Wednesday, November 18, 2009

BARACK OBAMA
War: It's Not Just for Nation-States Anymore!
Matt Yglesias writes:
In political terms, the right likes the war idea because it involves taking terrorism more "seriously." But in doing so, you partake of way too much of the terrorists’ narrative about themselves. It’s their conceit, after all, that blowing up a bomb in a train station and killing a few hundred random commuters is an act of war.
A letter to the editor in today’s Washington Post says:
The Sept. 11 atrocities were monstrous, unforgivable, evil, and warlike. But to insist they were literally "acts of war" is linguistically to confer statehood or national sovereignty on al-Qaeda. It’s right to respond to such acts, but the perpetrators are an enormous criminal conspiracy, not a nation, no more than drug cartels and organized crime are.
(The letter is not online, as a far as I can tell.)

[MATERIAL SHOWN]

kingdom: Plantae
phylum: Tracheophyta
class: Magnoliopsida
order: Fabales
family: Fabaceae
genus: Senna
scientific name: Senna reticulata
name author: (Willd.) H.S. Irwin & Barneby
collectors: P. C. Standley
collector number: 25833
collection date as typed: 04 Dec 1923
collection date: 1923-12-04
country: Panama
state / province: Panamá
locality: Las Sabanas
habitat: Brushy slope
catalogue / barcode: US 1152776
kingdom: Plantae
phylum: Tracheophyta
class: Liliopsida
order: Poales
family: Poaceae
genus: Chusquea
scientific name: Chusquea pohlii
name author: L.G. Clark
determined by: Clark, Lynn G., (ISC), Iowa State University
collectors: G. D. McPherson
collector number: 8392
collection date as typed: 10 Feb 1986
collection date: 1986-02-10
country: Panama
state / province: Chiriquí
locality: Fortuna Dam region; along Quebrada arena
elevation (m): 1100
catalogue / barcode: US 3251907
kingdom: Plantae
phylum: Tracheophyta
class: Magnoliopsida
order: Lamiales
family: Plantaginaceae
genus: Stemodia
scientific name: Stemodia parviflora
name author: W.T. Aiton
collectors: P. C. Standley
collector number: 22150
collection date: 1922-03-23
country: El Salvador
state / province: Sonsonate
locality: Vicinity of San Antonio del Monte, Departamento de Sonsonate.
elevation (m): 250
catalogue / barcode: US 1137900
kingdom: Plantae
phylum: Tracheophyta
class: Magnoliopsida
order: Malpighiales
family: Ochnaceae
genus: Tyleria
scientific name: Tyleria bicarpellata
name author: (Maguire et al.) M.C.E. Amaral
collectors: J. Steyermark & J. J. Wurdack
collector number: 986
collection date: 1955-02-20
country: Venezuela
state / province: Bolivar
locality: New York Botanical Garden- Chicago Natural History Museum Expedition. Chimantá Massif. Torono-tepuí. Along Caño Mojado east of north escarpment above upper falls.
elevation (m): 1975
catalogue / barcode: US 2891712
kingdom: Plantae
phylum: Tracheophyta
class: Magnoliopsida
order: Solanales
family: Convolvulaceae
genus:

[DIRECTIONS FOR THIS TASK] Reproduce the passage of the post on terrorism and war from "BARACK OBAMA" up to and including "organized crime are.".

[WRITTEN ANSWER]
BARACK OBAMA
War: It's Not Just for Nation-States Anymore!
Matt Yglesias writes:
In political terms, the right likes the war idea because it involves taking terrorism more "seriously." But in doing so, you partake of way too much of the terrorists’ narrative about themselves. It’s their conceit, after all, that blowing up a bomb in a train station and killing a few hundred random commuters is an act of war.
A letter to the editor in today’s Washington Post says:
The Sept. 11 atrocities were monstrous, unforgivable, evil, and warlike. But to insist they were literally "acts of war" is linguistically to confer statehood or national sovereignty on al-Qaeda. It’s right to respond to such acts, but the perpetrators are an enormous criminal conspiracy, not a nation, no more than drug cartels and organized crime are.